One of the things I noticed after switching to Ubuntu was the startup was much quicker. I timed it this morning and it takes 60s to get to the login screen, and then about 35s more after typing username and password to stop opening windows and restoring my previous state. It takes 30s to shut down.

All this means that I am much happier to shut down every night, and during the day if I know I'm going out, and as a result my computer has gone from being on pretty much all the time to about 70 hours a week or less, saving 98+ hours a week. I base that 70 hour estimate on a rough schedule of 2pm-10pm Mon-Fri, 8am-11pm Sat & Sun. It goes on later if Charles is demanding or we have other things to do, and of course once it is on, I am repeatedly and unpredictably drawn away from it at no notice.

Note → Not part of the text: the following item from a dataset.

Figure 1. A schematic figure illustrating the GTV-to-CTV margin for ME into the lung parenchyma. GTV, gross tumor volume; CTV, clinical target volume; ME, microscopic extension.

I haven't got data for my new hardware yet, but using a cheap power meter from Maplin, I collected data on the old hardware before deciding to be rid of it. Among other things, the meter measured consumption in kWh and number of hours on. Following the timetable given above, the pc unit was drawing 130W and the monitor 80W. Being off for 100 hours a week saved 21kWh per week. Assume leave and weekends away mean I'm away from home 6 weeks of the year, that's 966kWh per year, assume a cost of ~10p per kWh (reasonable based on my bills during 2007) and that's nearly 100 pounds saved annually just by an improved start-up process.
 
 
Rachel
01 July 2007 @ 23:16
Aren't computers fun  
So I'd been getting increasingly concerned about the performance of my PC, and Task Manager occasionally freezing, and then I discovered a highly-suspicious set of folders called "microsoft frontpage", and basically decided it was full reinstall time. So I backed up everything (the backup clone drive had the same suspicious folders, sigh). And then after much faff involving making sure to format *both* disks otherwise you get the suspicious folders back, I discover that my Win2K disk is an upgrade disk and it wants a 95, 98 or NT disk to continue.

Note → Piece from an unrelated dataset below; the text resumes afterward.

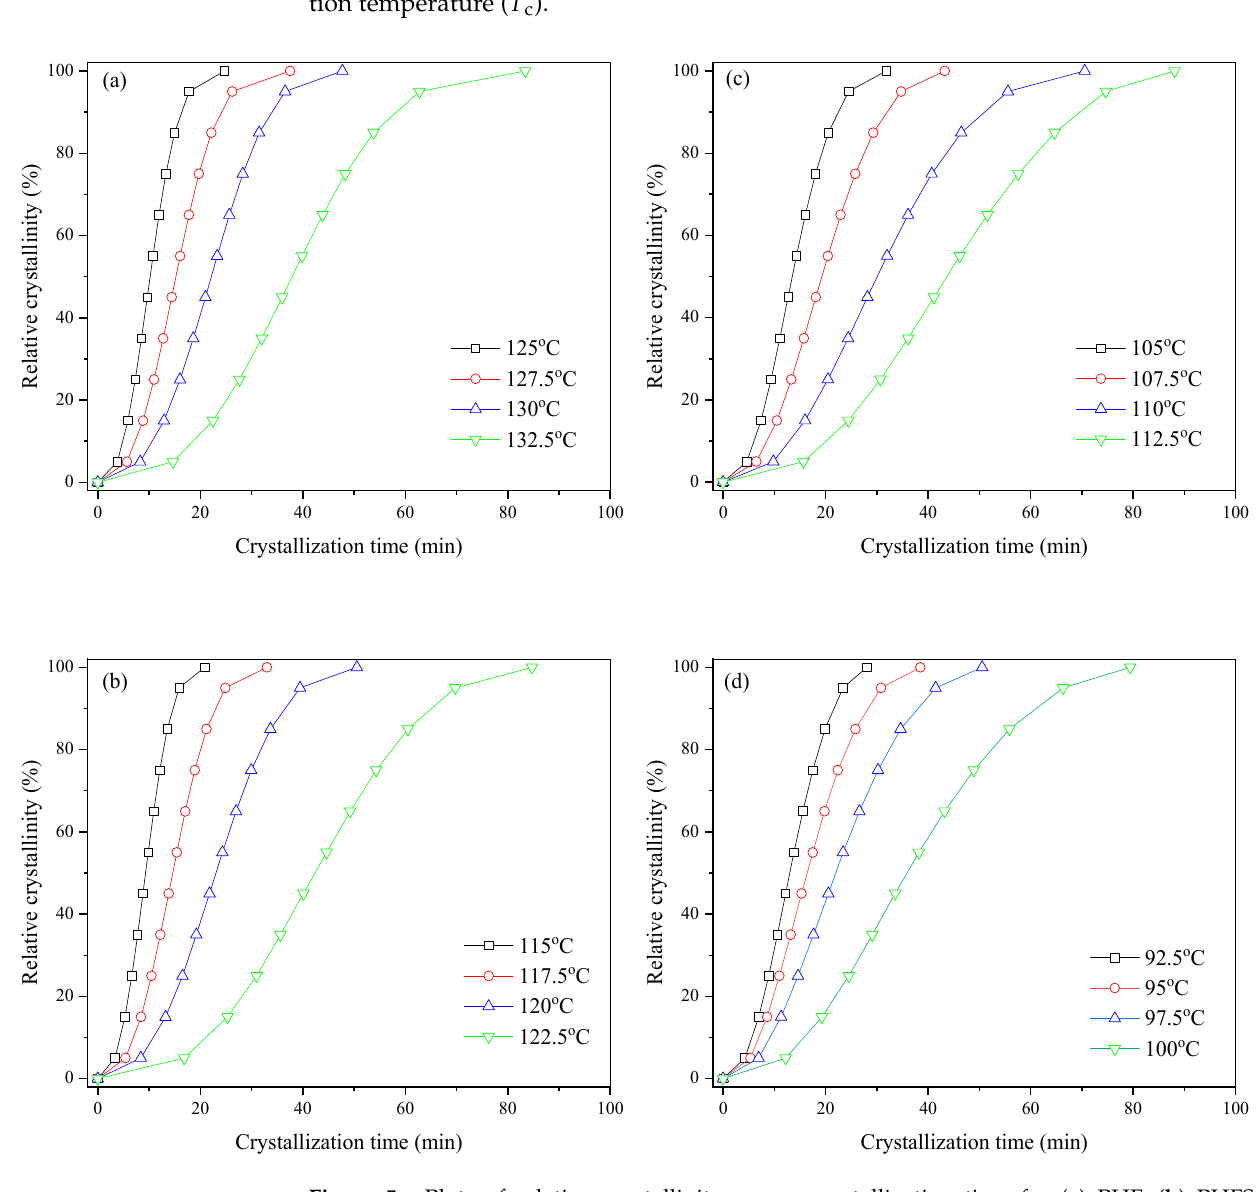
Figure 5. Plots of relative crystallinity versus crystallization time for ( a ) PHF, ( b ) PHFSe10, ( c ) PHFSe20, and ( d ) PHFSe30.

At this point we go to meet people for Sunday lunch, and I decide that perhaps I should just do my long-planned jump to Ubuntu. Never mind a slow transition, I've got the data backed up, and we have an Ubuntu disk, let's just do it.

Actually it's been pretty painless. I've got most things working and found applications to open pretty much everything, except for MS Money. That's all my financial information for the last n years, plus my planning to make sure we can pay the mortgage every month. I backed it up, and I *can* reconstruct most of it from paper records and online banking, if I have to (I'd really rather not). I've tried installing MS Money under Wine and the machine starts off hopefully but then whirs for ages under "Setup is searching for installed components". I've poked at GNUCash which was very unfriendly, and KMyMoney, which claims to import MS Money files, but only if they are exported in a different file format to the backup.

So I can leave Wine longer and see if it's just me being too impatient, or I can poke GNUCash a bit more, or I can find someone with a working Windows PC, install MS Money on their machine, import my backup, and then export the data in the right bloody file format to import into KMyMoney.

In the meantime I have to be very, very careful with money.